• **Goal of the exercise**
Start to finish, print the entries exactly, and carry none of the pictures over.

..............................

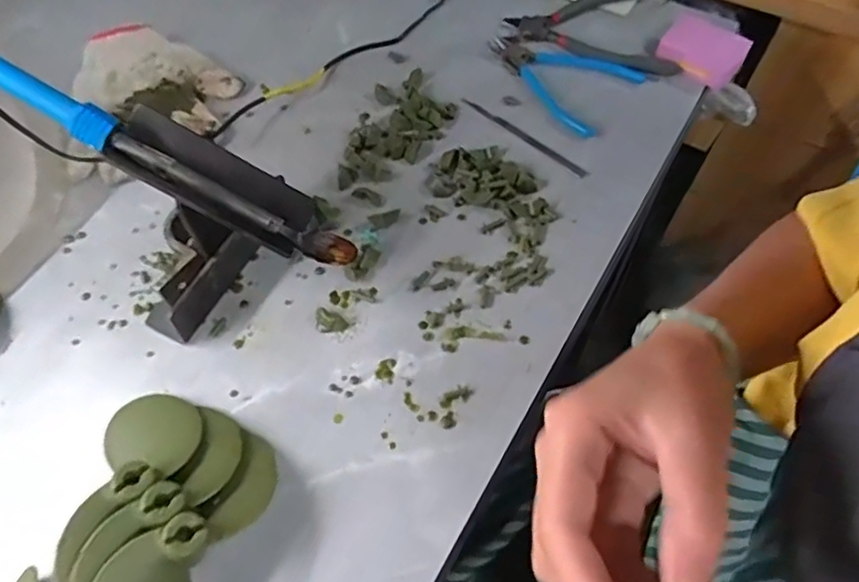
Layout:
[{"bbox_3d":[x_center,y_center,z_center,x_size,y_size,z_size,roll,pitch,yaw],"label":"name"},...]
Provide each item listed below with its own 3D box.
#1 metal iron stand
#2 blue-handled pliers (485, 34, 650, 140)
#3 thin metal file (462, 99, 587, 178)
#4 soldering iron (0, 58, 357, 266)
[{"bbox_3d":[-0.155,-0.036,0.423,0.122,0.109,0.103,12,59,7],"label":"metal iron stand"},{"bbox_3d":[0.116,-0.212,0.587,0.152,0.011,0.101,35,64,19],"label":"blue-handled pliers"},{"bbox_3d":[0.085,-0.142,0.554,0.012,0.007,0.140,-40,66,-22],"label":"thin metal file"},{"bbox_3d":[-0.178,-0.087,0.400,0.281,0.019,0.023,28,58,-10],"label":"soldering iron"}]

..............................

• **Solution below**
Layout:
[{"bbox_3d":[x_center,y_center,z_center,x_size,y_size,z_size,roll,pitch,yaw],"label":"name"},...]
Provide each item listed below with its own 3D box.
#1 metal iron stand
#2 blue-handled pliers (485, 34, 650, 140)
#3 thin metal file (462, 99, 587, 178)
#4 soldering iron (0, 58, 357, 266)
[{"bbox_3d":[-0.155,-0.036,0.423,0.122,0.109,0.103,12,59,7],"label":"metal iron stand"},{"bbox_3d":[0.116,-0.212,0.587,0.152,0.011,0.101,35,64,19],"label":"blue-handled pliers"},{"bbox_3d":[0.085,-0.142,0.554,0.012,0.007,0.140,-40,66,-22],"label":"thin metal file"},{"bbox_3d":[-0.178,-0.087,0.400,0.281,0.019,0.023,28,58,-10],"label":"soldering iron"}]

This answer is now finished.